RECORDS SHOWN:
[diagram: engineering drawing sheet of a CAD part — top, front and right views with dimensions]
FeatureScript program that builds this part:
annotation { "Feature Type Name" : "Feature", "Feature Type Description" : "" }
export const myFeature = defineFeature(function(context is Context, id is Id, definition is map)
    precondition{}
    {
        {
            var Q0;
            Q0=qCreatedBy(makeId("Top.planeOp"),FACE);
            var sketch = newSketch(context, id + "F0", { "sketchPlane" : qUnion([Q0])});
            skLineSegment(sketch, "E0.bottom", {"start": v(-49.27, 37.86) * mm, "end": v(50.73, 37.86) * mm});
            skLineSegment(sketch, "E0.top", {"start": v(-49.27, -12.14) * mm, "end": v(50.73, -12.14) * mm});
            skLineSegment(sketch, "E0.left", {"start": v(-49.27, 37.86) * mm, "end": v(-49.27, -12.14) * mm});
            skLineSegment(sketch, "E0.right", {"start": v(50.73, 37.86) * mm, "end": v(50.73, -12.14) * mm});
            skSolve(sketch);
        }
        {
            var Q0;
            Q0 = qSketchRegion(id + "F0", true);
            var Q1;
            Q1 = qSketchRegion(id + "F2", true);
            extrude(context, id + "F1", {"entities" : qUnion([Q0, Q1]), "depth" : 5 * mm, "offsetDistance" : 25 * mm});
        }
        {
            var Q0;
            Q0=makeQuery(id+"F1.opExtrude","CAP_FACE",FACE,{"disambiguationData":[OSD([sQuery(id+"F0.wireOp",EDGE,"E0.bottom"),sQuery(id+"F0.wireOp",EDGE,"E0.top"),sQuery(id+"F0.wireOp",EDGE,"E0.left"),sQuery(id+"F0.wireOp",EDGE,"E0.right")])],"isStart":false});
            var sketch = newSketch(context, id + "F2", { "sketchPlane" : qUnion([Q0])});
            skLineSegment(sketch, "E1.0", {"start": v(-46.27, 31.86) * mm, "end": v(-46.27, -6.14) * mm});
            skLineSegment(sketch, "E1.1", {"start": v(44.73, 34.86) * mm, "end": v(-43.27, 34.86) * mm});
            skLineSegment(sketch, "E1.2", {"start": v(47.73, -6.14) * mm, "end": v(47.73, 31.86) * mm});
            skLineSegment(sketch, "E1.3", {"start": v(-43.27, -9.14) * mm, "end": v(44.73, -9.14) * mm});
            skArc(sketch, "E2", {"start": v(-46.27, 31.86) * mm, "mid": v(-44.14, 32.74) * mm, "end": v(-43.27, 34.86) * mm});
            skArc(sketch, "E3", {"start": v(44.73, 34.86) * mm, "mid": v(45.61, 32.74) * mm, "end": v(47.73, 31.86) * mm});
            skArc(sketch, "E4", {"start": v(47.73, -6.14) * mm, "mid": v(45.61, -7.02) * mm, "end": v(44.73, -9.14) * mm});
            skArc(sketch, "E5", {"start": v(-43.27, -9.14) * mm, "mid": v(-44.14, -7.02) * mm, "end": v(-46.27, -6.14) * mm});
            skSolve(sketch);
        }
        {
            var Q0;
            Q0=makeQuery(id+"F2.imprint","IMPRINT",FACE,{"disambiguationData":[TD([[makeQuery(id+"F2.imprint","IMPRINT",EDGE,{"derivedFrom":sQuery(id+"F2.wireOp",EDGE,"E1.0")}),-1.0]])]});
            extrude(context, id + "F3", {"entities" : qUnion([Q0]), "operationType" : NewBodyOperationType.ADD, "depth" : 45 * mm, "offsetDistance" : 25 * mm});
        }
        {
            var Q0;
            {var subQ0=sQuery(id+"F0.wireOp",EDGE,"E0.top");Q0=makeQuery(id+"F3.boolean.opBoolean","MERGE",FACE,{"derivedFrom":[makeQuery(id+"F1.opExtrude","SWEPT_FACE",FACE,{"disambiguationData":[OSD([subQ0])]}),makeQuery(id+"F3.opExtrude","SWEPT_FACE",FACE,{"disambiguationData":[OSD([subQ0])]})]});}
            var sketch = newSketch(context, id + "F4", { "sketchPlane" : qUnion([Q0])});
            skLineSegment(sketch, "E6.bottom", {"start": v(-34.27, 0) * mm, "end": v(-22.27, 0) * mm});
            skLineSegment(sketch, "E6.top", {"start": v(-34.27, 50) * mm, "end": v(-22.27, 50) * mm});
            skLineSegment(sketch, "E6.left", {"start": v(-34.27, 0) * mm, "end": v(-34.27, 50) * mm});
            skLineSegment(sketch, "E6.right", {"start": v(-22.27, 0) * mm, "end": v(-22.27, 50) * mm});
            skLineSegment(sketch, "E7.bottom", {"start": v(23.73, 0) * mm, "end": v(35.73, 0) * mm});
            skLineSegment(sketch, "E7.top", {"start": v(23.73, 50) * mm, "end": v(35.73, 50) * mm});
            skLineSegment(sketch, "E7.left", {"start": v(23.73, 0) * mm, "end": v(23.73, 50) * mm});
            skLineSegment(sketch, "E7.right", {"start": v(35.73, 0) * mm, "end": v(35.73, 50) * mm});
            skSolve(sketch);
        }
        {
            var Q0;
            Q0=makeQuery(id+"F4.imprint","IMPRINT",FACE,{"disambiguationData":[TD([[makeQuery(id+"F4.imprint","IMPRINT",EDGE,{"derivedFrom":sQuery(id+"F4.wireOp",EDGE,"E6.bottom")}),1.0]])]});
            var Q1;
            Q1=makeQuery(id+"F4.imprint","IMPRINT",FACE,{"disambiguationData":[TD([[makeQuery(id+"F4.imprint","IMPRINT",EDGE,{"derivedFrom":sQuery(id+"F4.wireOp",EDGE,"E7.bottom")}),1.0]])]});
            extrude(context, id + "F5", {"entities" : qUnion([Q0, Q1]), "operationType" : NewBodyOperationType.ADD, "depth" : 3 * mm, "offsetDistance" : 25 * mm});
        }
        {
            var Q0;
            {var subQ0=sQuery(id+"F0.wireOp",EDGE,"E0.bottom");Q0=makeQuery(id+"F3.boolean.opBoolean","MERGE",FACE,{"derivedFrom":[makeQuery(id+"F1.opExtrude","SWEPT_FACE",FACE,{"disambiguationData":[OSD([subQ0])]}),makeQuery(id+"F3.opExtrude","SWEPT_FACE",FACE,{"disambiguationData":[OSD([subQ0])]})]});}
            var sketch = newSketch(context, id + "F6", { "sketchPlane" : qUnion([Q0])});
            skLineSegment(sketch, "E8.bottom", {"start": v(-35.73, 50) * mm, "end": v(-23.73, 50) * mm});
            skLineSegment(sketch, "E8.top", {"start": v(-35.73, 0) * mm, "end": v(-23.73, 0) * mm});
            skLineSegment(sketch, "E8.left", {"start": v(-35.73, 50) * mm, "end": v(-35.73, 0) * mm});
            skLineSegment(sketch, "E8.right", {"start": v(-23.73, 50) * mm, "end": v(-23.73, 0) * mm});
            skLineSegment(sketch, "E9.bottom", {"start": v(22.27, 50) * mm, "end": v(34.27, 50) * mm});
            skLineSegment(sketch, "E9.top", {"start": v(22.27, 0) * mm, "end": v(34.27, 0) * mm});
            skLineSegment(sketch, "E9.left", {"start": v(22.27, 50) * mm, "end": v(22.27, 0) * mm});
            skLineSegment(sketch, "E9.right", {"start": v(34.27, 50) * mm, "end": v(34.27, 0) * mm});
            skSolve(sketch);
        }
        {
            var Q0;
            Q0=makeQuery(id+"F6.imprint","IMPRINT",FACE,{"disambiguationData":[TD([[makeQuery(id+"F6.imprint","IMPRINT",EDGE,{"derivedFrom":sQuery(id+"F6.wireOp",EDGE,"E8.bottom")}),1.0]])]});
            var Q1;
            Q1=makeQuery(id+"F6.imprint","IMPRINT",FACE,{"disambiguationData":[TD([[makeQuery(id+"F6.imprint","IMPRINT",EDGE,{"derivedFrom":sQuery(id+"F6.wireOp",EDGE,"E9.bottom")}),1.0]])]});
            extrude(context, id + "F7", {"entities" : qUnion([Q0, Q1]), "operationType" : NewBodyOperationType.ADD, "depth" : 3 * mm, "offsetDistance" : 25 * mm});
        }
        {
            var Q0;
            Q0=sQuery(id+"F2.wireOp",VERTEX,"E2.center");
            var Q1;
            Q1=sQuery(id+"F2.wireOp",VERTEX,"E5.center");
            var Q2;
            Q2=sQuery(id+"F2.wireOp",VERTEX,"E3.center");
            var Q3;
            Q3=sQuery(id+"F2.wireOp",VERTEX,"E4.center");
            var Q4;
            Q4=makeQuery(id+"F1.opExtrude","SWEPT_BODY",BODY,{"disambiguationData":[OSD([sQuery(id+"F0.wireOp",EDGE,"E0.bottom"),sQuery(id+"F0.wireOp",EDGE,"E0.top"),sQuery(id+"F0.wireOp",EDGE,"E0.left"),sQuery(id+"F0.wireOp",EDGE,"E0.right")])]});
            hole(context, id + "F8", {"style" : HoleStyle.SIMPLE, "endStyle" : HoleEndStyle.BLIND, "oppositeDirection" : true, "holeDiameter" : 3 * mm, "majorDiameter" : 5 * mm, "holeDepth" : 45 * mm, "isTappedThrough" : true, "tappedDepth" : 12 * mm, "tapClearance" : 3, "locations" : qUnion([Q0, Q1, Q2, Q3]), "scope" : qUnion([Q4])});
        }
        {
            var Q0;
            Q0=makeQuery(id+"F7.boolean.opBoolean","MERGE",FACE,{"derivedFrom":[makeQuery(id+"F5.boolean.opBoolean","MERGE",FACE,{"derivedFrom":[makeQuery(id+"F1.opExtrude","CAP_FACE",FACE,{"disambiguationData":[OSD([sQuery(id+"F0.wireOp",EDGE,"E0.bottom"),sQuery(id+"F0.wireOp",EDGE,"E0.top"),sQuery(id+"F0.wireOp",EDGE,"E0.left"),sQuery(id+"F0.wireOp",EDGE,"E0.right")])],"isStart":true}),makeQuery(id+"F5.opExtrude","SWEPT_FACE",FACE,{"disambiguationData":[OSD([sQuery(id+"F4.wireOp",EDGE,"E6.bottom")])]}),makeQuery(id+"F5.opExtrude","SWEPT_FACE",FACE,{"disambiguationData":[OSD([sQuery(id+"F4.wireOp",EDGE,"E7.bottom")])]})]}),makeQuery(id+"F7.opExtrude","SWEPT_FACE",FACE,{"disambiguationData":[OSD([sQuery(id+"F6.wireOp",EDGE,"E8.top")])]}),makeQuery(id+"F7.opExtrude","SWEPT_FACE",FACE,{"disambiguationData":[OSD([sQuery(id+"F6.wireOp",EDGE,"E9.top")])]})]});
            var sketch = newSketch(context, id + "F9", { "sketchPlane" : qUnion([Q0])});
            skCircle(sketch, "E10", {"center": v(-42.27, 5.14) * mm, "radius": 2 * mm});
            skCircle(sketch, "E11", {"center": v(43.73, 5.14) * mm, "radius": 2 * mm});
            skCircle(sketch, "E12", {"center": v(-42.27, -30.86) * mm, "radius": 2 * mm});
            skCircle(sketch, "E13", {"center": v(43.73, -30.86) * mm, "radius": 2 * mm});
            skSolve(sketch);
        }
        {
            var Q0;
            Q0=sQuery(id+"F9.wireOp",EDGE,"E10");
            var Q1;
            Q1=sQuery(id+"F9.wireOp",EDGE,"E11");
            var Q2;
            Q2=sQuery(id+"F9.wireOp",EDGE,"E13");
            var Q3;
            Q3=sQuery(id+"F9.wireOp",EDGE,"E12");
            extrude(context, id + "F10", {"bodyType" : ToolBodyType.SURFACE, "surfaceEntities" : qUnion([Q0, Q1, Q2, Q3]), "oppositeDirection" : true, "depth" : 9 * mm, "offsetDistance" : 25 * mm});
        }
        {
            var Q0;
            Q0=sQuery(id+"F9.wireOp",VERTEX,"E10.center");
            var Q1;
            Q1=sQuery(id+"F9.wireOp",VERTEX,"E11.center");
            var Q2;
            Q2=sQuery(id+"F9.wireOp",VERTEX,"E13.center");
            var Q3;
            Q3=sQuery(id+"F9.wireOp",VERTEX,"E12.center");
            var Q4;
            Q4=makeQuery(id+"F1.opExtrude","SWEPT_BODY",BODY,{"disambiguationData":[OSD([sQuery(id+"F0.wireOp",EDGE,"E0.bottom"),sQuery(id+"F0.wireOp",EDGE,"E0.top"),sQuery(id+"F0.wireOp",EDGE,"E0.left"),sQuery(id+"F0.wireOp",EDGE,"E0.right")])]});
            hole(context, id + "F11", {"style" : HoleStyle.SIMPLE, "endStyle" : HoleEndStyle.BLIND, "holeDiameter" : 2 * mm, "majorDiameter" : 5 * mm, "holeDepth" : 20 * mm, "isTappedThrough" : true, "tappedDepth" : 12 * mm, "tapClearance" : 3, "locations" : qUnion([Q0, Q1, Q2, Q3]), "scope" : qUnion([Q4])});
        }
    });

TASK DETAILS: Retype the records from the start through the line containing "Q1 = qSketchRegion(id", reproducing every character of each line.

SOLUTION TO THE EXERCISE:
[diagram: engineering drawing sheet of a CAD part — top, front and right views with dimensions]
FeatureScript program that builds this part:
annotation { "Feature Type Name" : "Feature", "Feature Type Description" : "" }
export const myFeature = defineFeature(function(context is Context, id is Id, definition is map)
    precondition{}
    {
        {
            var Q0;
            Q0=qCreatedBy(makeId("Top.planeOp"),FACE);
            var sketch = newSketch(context, id + "F0", { "sketchPlane" : qUnion([Q0])});
            skLineSegment(sketch, "E0.bottom", {"start": v(-49.27, 37.86) * mm, "end": v(50.73, 37.86) * mm});
            skLineSegment(sketch, "E0.top", {"start": v(-49.27, -12.14) * mm, "end": v(50.73, -12.14) * mm});
            skLineSegment(sketch, "E0.left", {"start": v(-49.27, 37.86) * mm, "end": v(-49.27, -12.14) * mm});
            skLineSegment(sketch, "E0.right", {"start": v(50.73, 37.86) * mm, "end": v(50.73, -12.14) * mm});
            skSolve(sketch);
        }
        {
            var Q0;
            Q0 = qSketchRegion(id + "F0", true);
            var Q1;
            Q1 = qSketchRegion(id + "F2", true);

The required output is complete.